9 p.m. Sunday, April 19; 7 p.m. Wednesday, April 22

Amour Fou, Austria

There really shouldn't be anything funny about the 1811 double suicide of German playwright Heinrich von Kleist and Henriette Vogel. But in Amour Fou, the story of their last months alive, Austrian filmmaker Jessica Hausner has struck a delicate balance between comedy (admittedly of a dark sort) and a serious, very affecting tragedy. When melancholic wunderkind Heinrich fails to persuade his level-headed cousin to die with him, he swiftly transfers his affections to respectable housewife Henriette. Intrigued by the gawky young Heinrich, Henriette is nonetheless resistant to his grotesquely comic enticements of suicide (a recurring source of humor is Heinrich's narcissistic inability to comprehend why these women don't want to die with him). But when she is confronted with a terminal medical diagnosis, Henriette suddenly finds herself questioning all the values that once sustained her, a development that places her and Heinrich on the road to disaster.
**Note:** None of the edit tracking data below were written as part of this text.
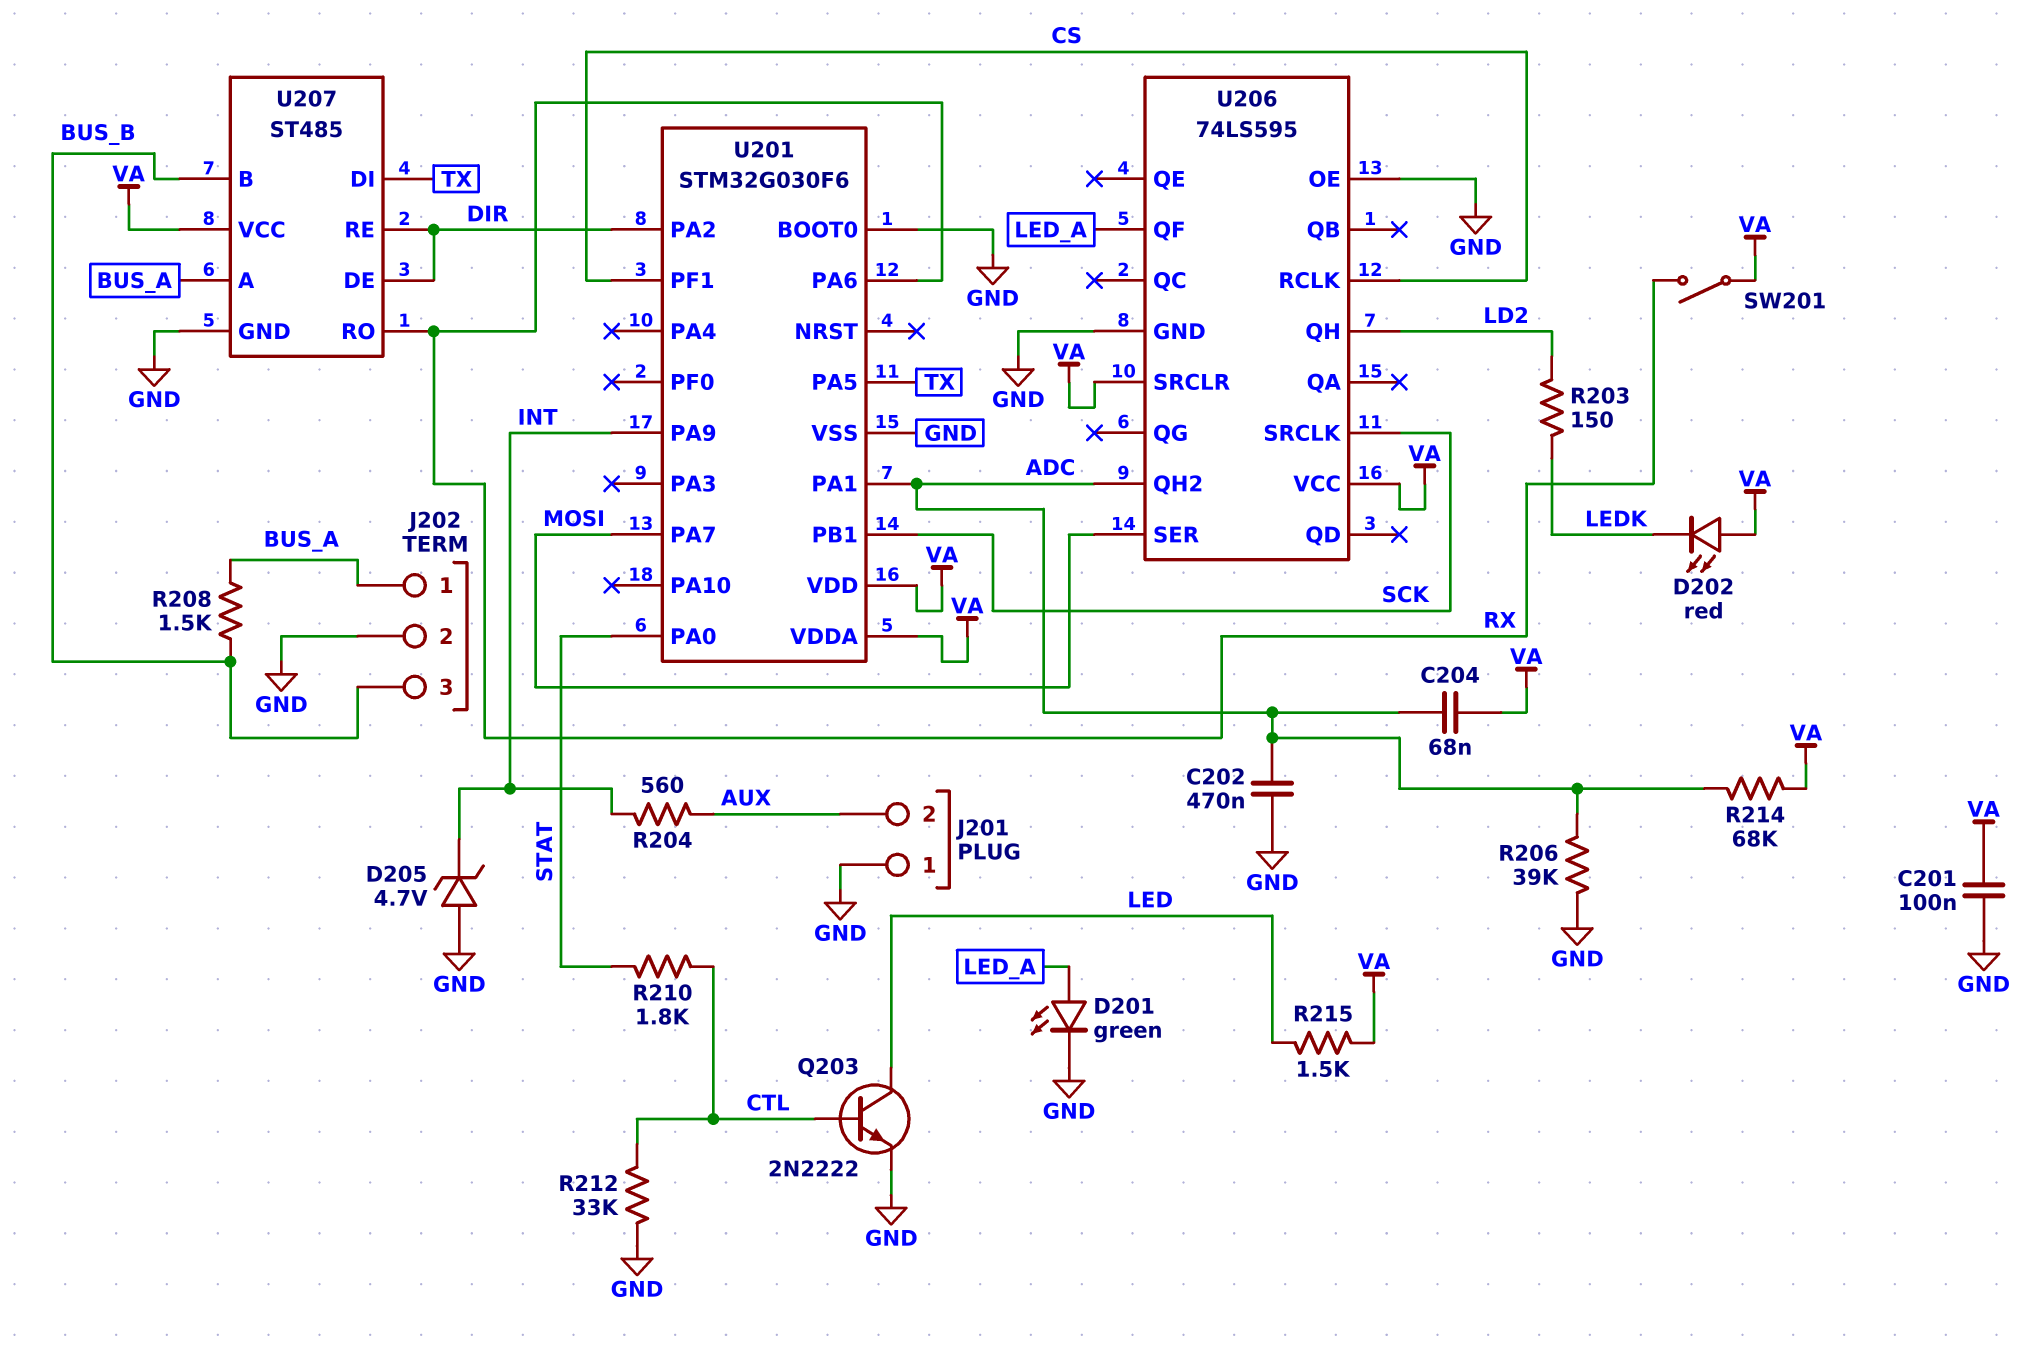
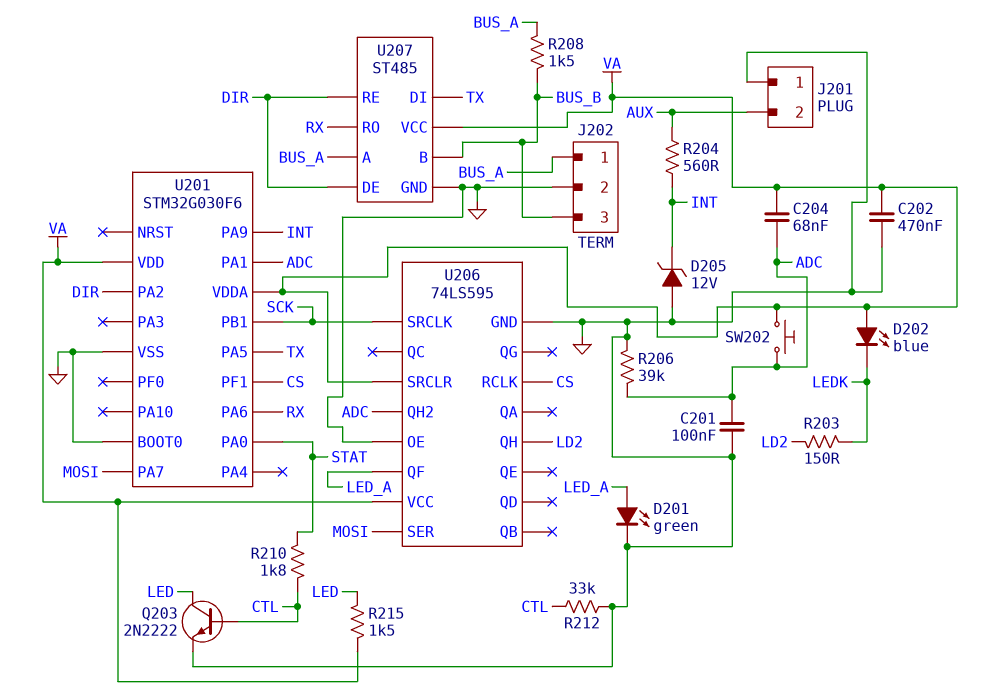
C201: 100nF (GND, VA) -> 100nF (ADC, GND)
C202: 470nF (ADC, GND) -> 470nF (GND, VA)
D202: LED red (A VA, K LEDK) -> LED blue (A VA, K LEDK)
D205: zener 4.7V (A GND, K INT) -> zener 12V (A GND, K INT)
R214: 68k (ADC, VA) -> none
SW201: switch (RX, VA) -> none
SW202: none -> button (ADC, VA)

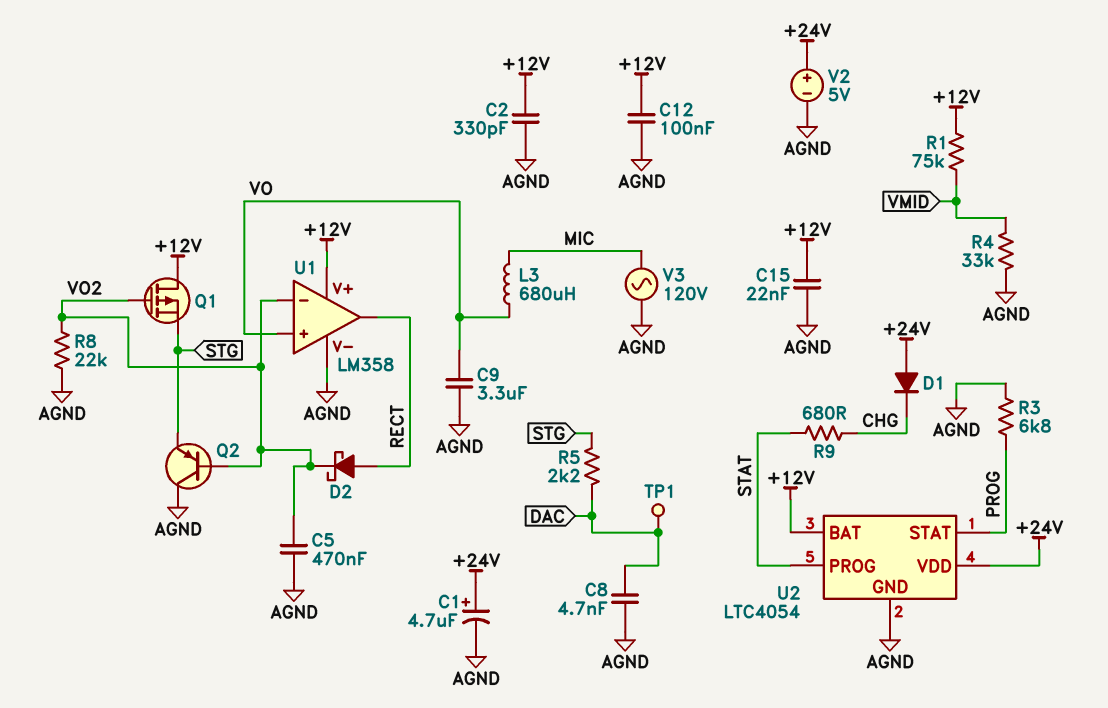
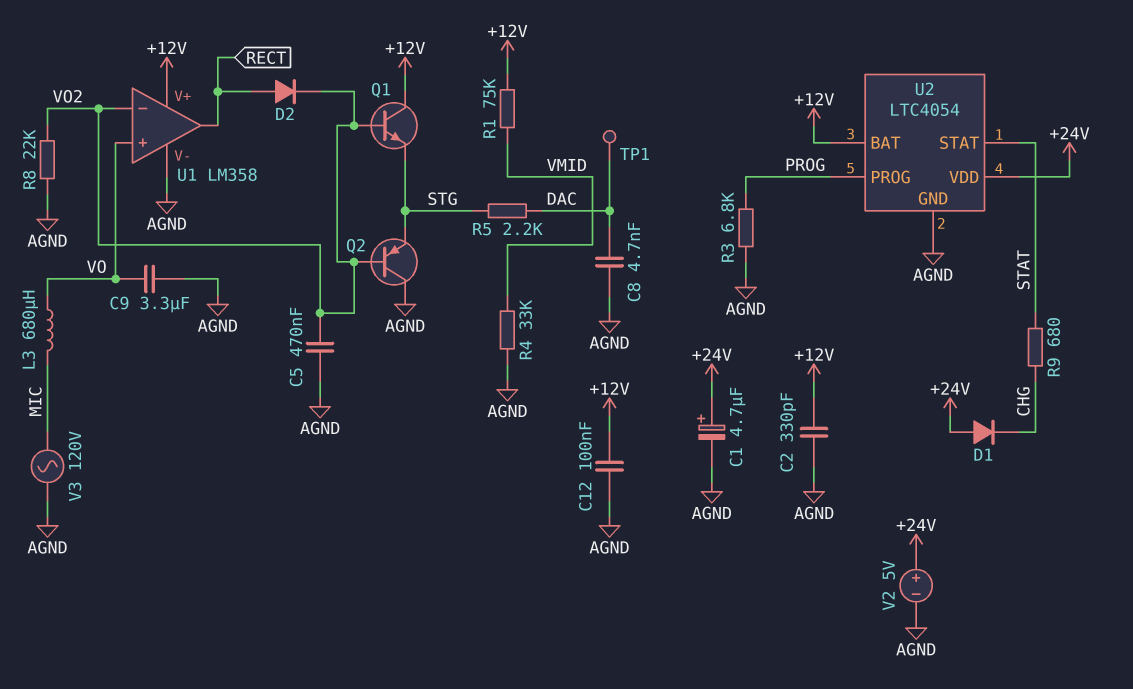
C15: 22nF (+12V, AGND) -> none
D2: schottky (A RECT, K VO2) -> diode (A RECT, K VO2)
Q1: PMOS (G VO2, D +12V, S STG) -> NPN (B VO2, C +12V, E STG)
U2 pin PROG: STAT -> PROG
U2 pin STAT: PROG -> STAT

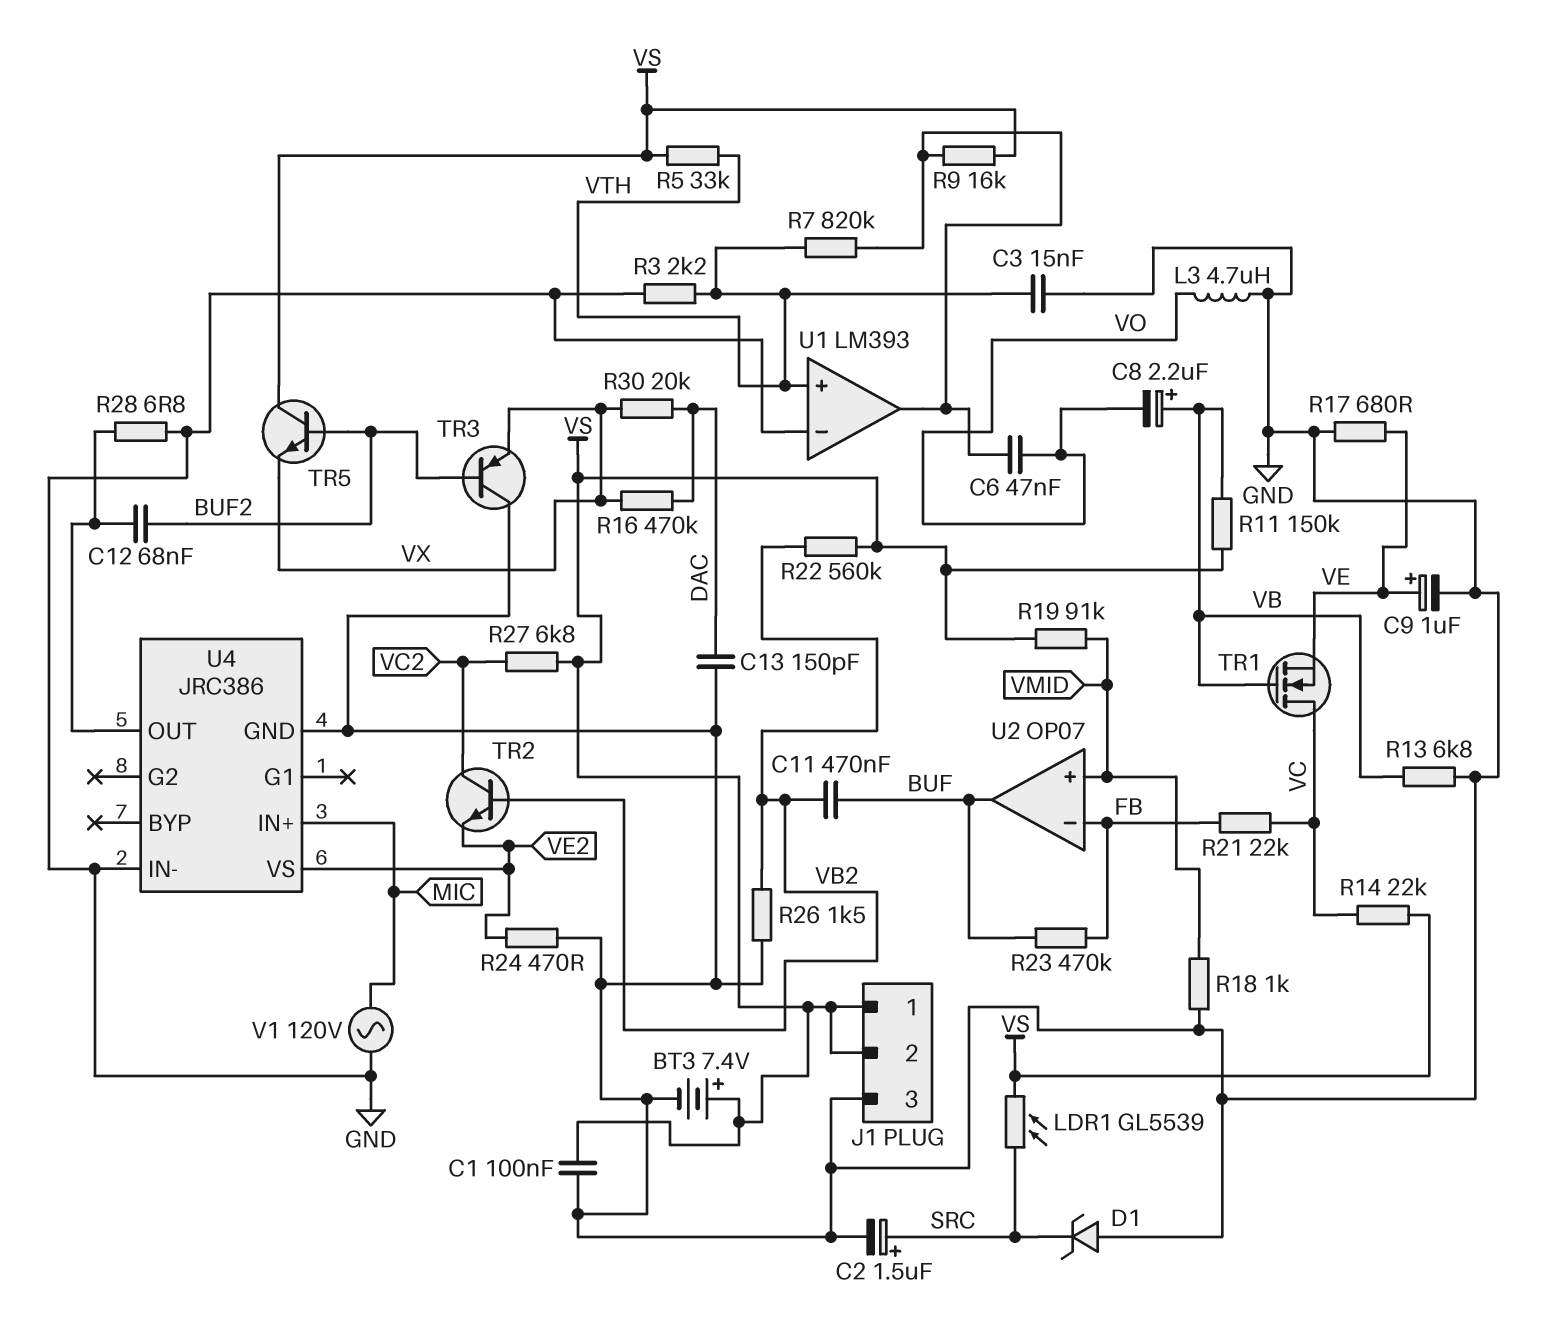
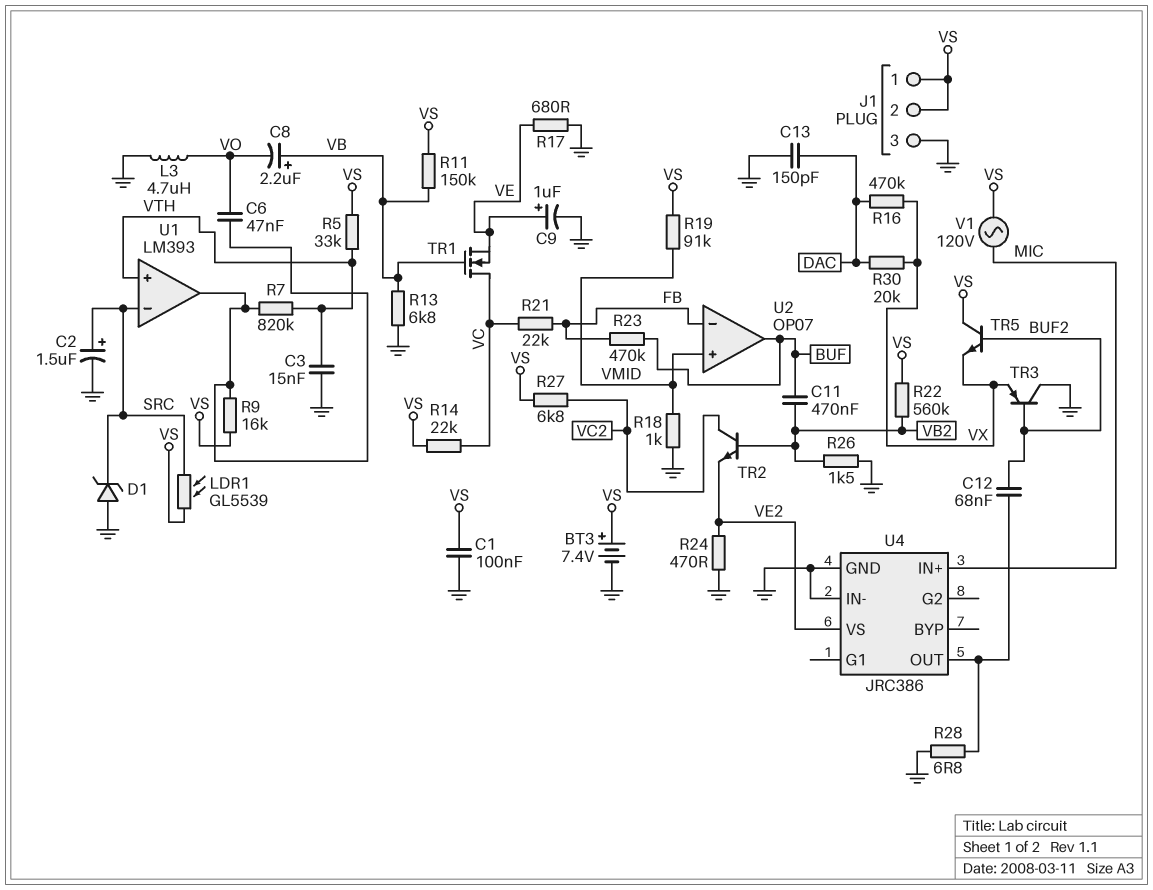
R3: 2.2k (GND, VTH) -> none
U1 pin in-: GND -> SRC
V1: AC 120V (GND, MIC) -> AC 120V (MIC, VS)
7:20 p.m. Monday, April 13; 2:30 p.m. Wednesday, April 22

The Look of Silence, Indonesia

American expatriate filmmaker Joshua Oppenheimer burst onto the international scene with his 2012 documentary, The Act of Killing, profiling several perpetrators of the mass slaughter of communists, suspected communists, and other "traitors" that raged through Indonesia in 1965 and '66. It's estimated that as many as a million people were killed. But unlike Rwanda or Cambodia, Indonesia has never had a reckoning for these crimes. The killers were never brought to justice, and many now enjoy prominent political and economic positions while living as neighbors alongside relatives of the victims. It is these relatives that Oppenheimer focuses on in his new documentary, The Look of Silence, following an optometrist named Adi who uses his house calls as an opportunity to solicit information about the events surrounding the death of his brother Ramli, who was murdered during the massacre. As Adi makes his way up the chain of command, more and more atrocities are detailed, and we are confronted with staggering, unrepentant evil. The Look of Evil is a difficult but profound and necessary film.